Here’s the thing. I don’t have any actual skills as an artist. I like to doodle, so I find ideas on pinterst (here’s my board if you want to see) for easy doodles like leaves and flowers. And I like color so I just paint a lot of lines and arches and circles and then doodle on top of them. It’s basically the way I harness my minimal skill (and my use of pinterest) and force myself to make something every morning.

OH. And quotes/poetry. That’s also the key. Somehow a silly painting with just blocks of color becomes much more like art when you throw in some Mary Oliver.

Listen…I’m not going to be able to open my own studio or anything. I’m not going to retire off the millions I make in my etsy shop. But it’s a quick/easy way to have a morning creative practice which helps my brain in 1,000 different ways. It somehow allows me to still be creative (which is more of a need than a want) on the days I can’t seem to wrangle my thoughts into writing.

I also found these small watercolor notebooks which makes it so much less intimidating. You can’t over think a tiny piece of paper when you’re doing a new one every morning!

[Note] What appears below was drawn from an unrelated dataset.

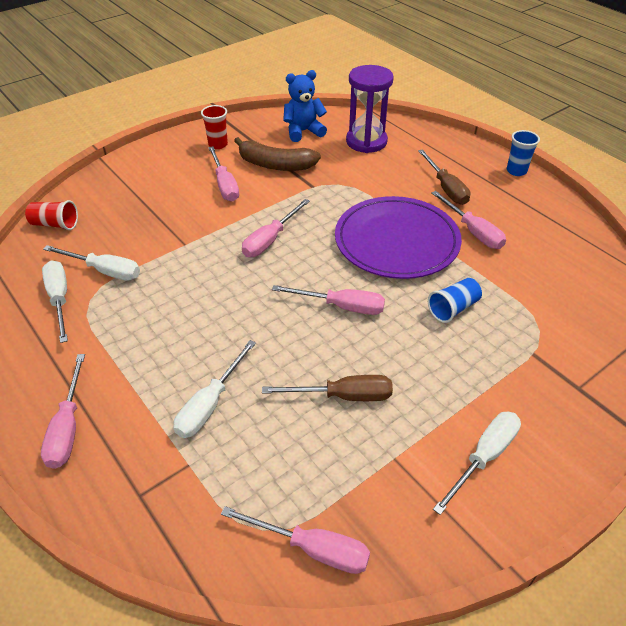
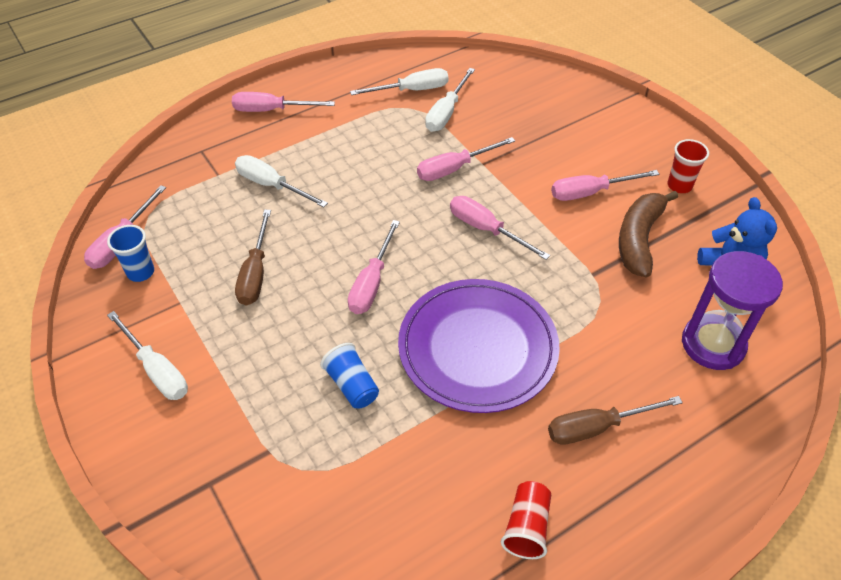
camera: 95 degrees right, 5 degrees up
(55, 224) = (517, 75): red cup -> red cup (526, 527)
(473, 231) = (494, 440): pink screwdriver -> pink screwdriver (454, 168)
(516, 171) = (653, 544): blue cup -> blue cup (140, 272)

Basically while I’m making coffee I get out my supplies. I paint a bit while I drink my first cup. I let that layer dry while I do other things and then I come back to it with a sharpie for flowers/doodles/words later. I try not to overthink it, because perfection or quality is not really the metric when you have no skills or desire to make a product you can sell. When you’re just scratching that creative itch to start your day? It’s a very low-pressure challenge and it really is helping me on the mornings I can’t calm my brain enough to write.

3 thoughts on “On Being Creative When You Have Minimal Skills.”

  1. At a TEDxHuntsville a few years ago a speaker was talking about creativity, and that a person can express their creativity within a “walled garden.” Meaning, they don’t have to show what they’ve done to anyone, they can just make their art for no one else but themselves if that’s what they want to do.

  2. I think your art is great. It does take a little skill to know what colors go together and how to lay them out in a pleasing way. Sometimes the art of creating is just what our brains need.
    I never thought I could paint. My Grandfather, Mom & daughter could/can look at something and recreate it in the medium of their choice. I can draw stick figures lol. A few years ago I attended a paint & sip party and was hooked! I usually do need a stencil of the picture for the outline but I’m the one painting, adding shading and other details. I have a ton of paintings that I keep for myself because I enjoy it 🙂

  3. Your art is you. I like the designs that you bring to light. Food for thought from another”artist” I was comparing my work to friends. I finally understood that my art is me as my friends that my art fits me. Thing bold strokes more abstract. My art is used as an outlet for stress and life. So, remember you when you feel yours is not good enough. It is you. Sometimes it won’t see the light of day. Other times you will want to show everyone what you did.